New York: one woman, one garden, twelve seasons.
Malabar spinach -pretty and a really vigorous vine. Good companion for the Nicotiana, that plant that ate Cleveland. Not my favorite to eat tho - like okra it is a bit too gelatinous for me.
Yeah, that Nicotiana is sobering. I find myself rushing around cutting off the seed pods. Each one produces what looks like hundreds of minute seeds. It was a cheap fix to give me height, but this is a candidate for noxious invasive if ever I saw one.
Malabar spinach, I once grew it on a large wire topiary sphere and called it a spinach ball.
Basella...not really spinach though as it's name suggests, I think : )

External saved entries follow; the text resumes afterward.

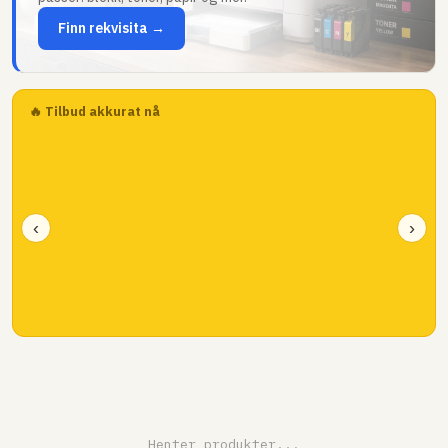
Finn rekvisita →
🔥 Tilbud akkurat nå
‹
›
Henter produkter...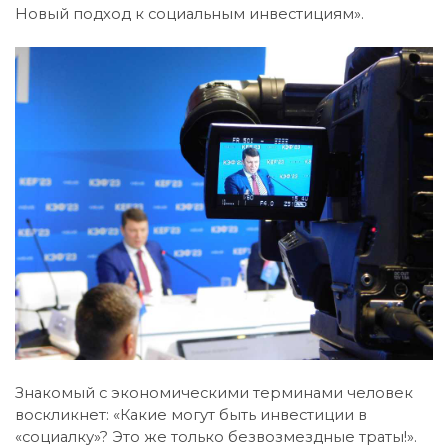
Новый подход к социальным инвестициям».
Знакомый с экономическими терминами человек
воскликнет: «Какие могут быть инвестиции в
«социалку»? Это же только безвозмездные траты!».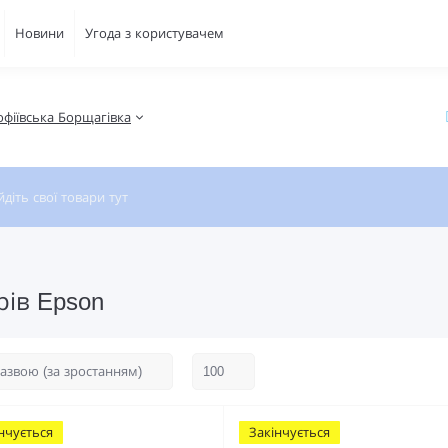
Новини
Угода з користувачем
Софіївська Борщагівка
рів Epson
нчується
Закінчується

Aw, you all know too much. It was so exotic to me. I have been very pleased with its performance in our wacky light conditions: shade shade shade SUN SUN shade shade shade. And with how it took off in warm weather after sulking in May.Yes, Basella alba. At first I did not appreciate the very juicy-sticky quality of the leaves, either, but now I like them best when a leaf is wrapped around a filling, in Vietnamese/Thai flavour bundle-style. They also make wonderful edible plates for raw foods - salads, ceviches, and I have been enjoying the very tender stems, too, sauteed quickly.
I thought it was some kind of spinach, but I didn't know what the name was....now I do.

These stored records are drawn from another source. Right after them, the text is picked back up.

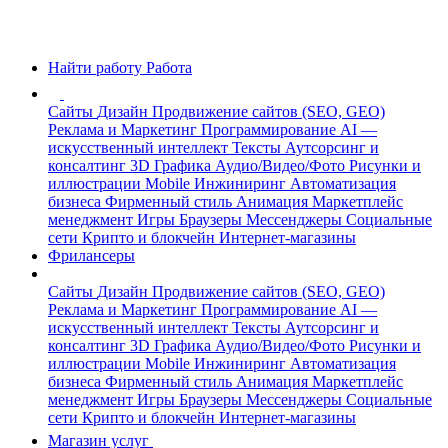
Найти работу
Работа
Сайты
Дизайн
Продвижение сайтов (SEO, GEO)
Реклама и Маркетинг
Программирование
AI —
искусственный интеллект
Тексты
Аутсорсинг и
консалтинг
3D Графика
Аудио/Видео/Фото
Рисунки и
иллюстрации
Mobile
Инжиниринг
Автоматизация
бизнеса
Фирменный стиль
Анимация
Маркетплейс
менеджмент
Игры
Браузеры
Мессенджеры
Социальные
сети
Крипто и блокчейн
Интернет-магазины
Фрилансеры
Сайты
Дизайн
Продвижение сайтов (SEO, GEO)
Реклама и Маркетинг
Программирование
AI —
искусственный интеллект
Тексты
Аутсорсинг и
консалтинг
3D Графика
Аудио/Видео/Фото
Рисунки и
иллюстрации
Mobile
Инжиниринг
Автоматизация
бизнеса
Фирменный стиль
Анимация
Маркетплейс
менеджмент
Игры
Браузеры
Мессенджеры
Социальные
сети
Крипто и блокчейн
Интернет-магазины
Магазин услуг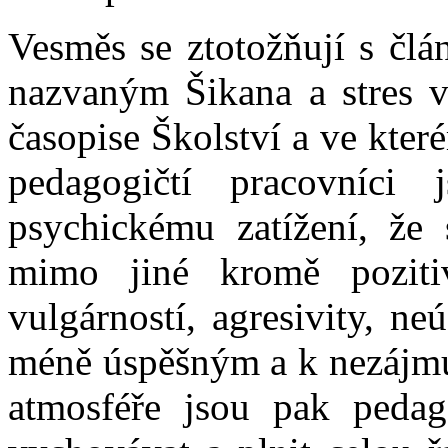
Vesměs se ztotožňují s čl
nazvaným Šikana a stres v
časopise Školství a ve kter
pedagogičtí pracovníci
psychickému zatížení, že 
mimo jiné kromě poziti
vulgárností, agresivity, ne
méně úspěšným a k nezájmu 
atmosféře jsou pak pedag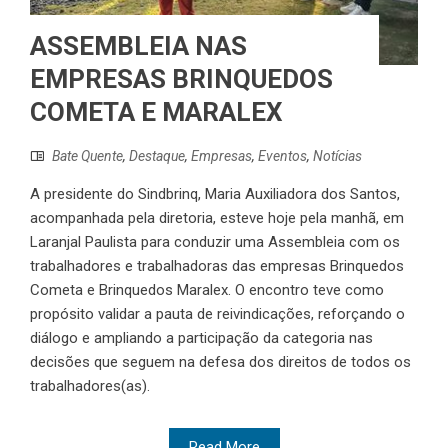
ASSEMBLEIA NAS
EMPRESAS BRINQUEDOS
COMETA E MARALEX
Bate Quente
,
Destaque
,
Empresas
,
Eventos
,
Notícias
A presidente do Sindbrinq, Maria Auxiliadora dos Santos,
acompanhada pela diretoria, esteve hoje pela manhã, em
Laranjal Paulista para conduzir uma Assembleia com os
trabalhadores e trabalhadoras das empresas Brinquedos
Cometa e Brinquedos Maralex. O encontro teve como
propósito validar a pauta de reivindicações, reforçando o
diálogo e ampliando a participação da categoria nas
decisões que seguem na defesa dos direitos de todos os
trabalhadores(as).
Read More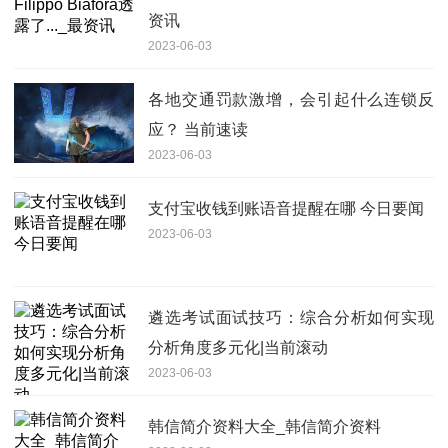
资讯
2023-06-03
各地交通罚款激增，会引起什么连锁反
应？ 当前速读
2023-06-03
支付宝收钱到账语音提醒在哪 今日要闻
2023-06-03
遴选考试面试技巧：综合分析如何实现
分析角度多元化|当前滚动
2023-06-03
韩信简介资料大全_韩信简介资料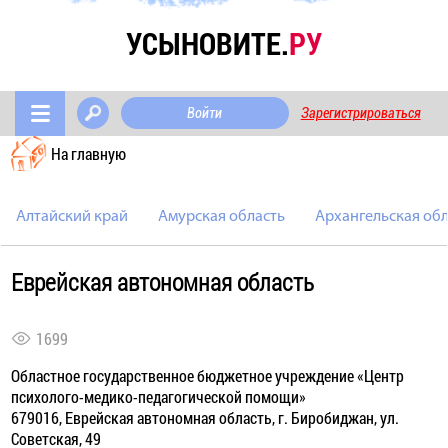
УСЫНОВИТЕ.
РУ
Войти
Зарегистрироваться
На главную
Алтайский край
Амурская область
Архангельская обл
Еврейская автономная область
1699
Областное государственное бюджетное учреждение «Центр
психолого-медико-педагогической помощи»
679016, Еврейская автономная область, г. Биробиджан, ул.
Советская, 49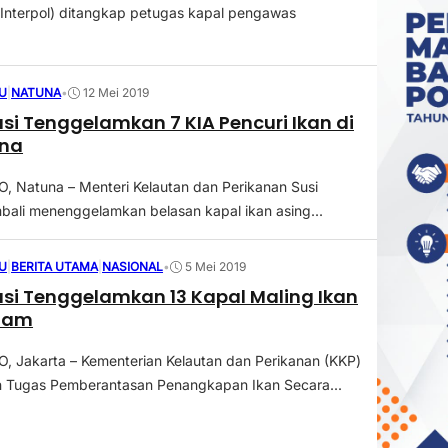
(Interpol) ditangkap petugas kapal pengawas
U
|
NATUNA
•
12 Mei 2019
usi Tenggelamkan 7 KIA Pencuri Ikan di
una
 Natuna – Menteri Kelautan dan Perikanan Susi
embali menenggelamkan belasan kapal ikan asing...
U
|
BERITA UTAMA
|
NASIONAL
•
5 Mei 2019
usi Tenggelamkan 13 Kapal Maling Ikan
tnam
 Jakarta – Kementerian Kelautan dan Perikanan (KKP)
n Tugas Pemberantasan Penangkapan Ikan Secara...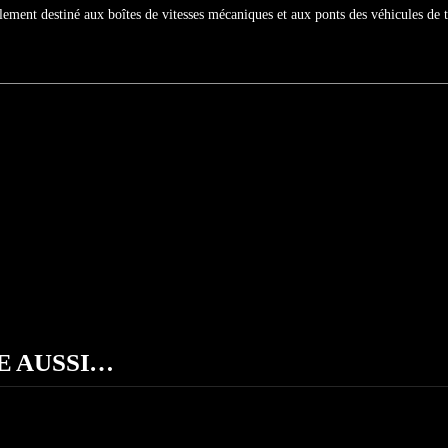
ement destiné aux boîtes de vitesses mécaniques et aux ponts des véhicules de 
E AUSSI…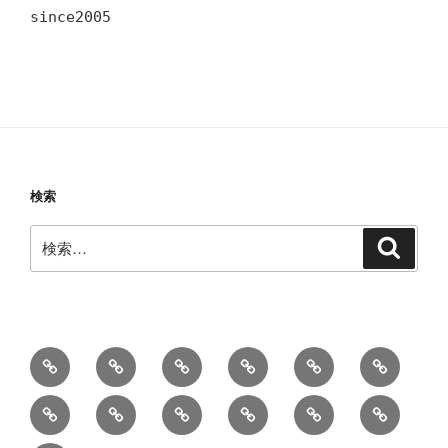
since2005
検索
検
検
索
索:
教
Works
レ
お
セ
お
室・
ッ
知
ッ
世
YouTube
Contact
SNS
プ
’90
#2818
レ
ス
ら
シ
話
ロ
Session!
(タ
ッ
ン
せ
ョ
に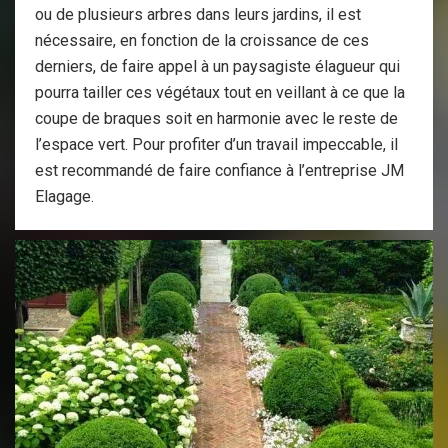
ou de plusieurs arbres dans leurs jardins, il est
nécessaire, en fonction de la croissance de ces
derniers, de faire appel à un paysagiste élagueur qui
pourra tailler ces végétaux tout en veillant à ce que la
coupe de braques soit en harmonie avec le reste de
l’espace vert. Pour profiter d’un travail impeccable, il
est recommandé de faire confiance à l’entreprise JM
Elagage.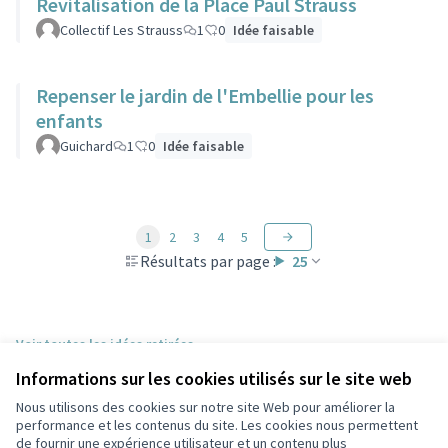
Revitalisation de la Place Paul Strauss
Collectif Les Strauss
1
0
Idée faisable
Repenser le jardin de l'Embellie pour les
enfants
Guichard
1
0
Idée faisable
1
2
3
4
5
Résultats par page :
25
Voir toutes les idées retirées
Informations sur les cookies utilisés sur le site web
Nous utilisons des cookies sur notre site Web pour améliorer la
Conditions d'utilisation
performance et les contenus du site. Les cookies nous permettent
Paramètres des cookies
de fournir une expérience utilisateur et un contenu plus
Participez Villeurbanne sur X
Participez Villeurbanne sur Facebook
Participez Villeurbanne sur Instagram
Participez Villeurbanne sur YouTube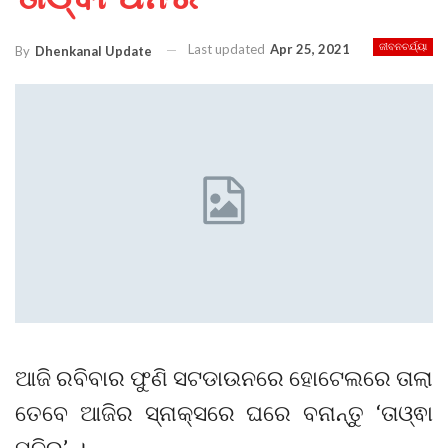
Last updated
Apr 25, 2021
ଜୀବନଚର୍ଯ୍ୟା
By
Dhenkanal Update
ଆଜି ରବିବାର ଫୁଣି ସଟଡାଉନରେ ହୋଟେଲରେ ତାଲା
ତେବେ ଆଜିର ସ୍ନାକ୍ସରେ ଘରେ ବନାନ୍ତୁ ‘ତାଓ୍ଵା
ପନିର’ ।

That looks like jewel weed in the corner. I'd always been curious about what you had growing to the left of your door to the terrace. You'd given little hints from up above where you could see the oval tub, but I never could make out what was growing there. Comme d'habitude it is beautifully done.
I brought some jewelweed seedlings with me on the subway from Inwood, once, in spring. They are very sturdy plants and have lots of flowers, now. Bees love them and so do hummingbirds. Still waiting for hummingbirds :-) They attract seed eaters, too, which is interesting.(And thank you.)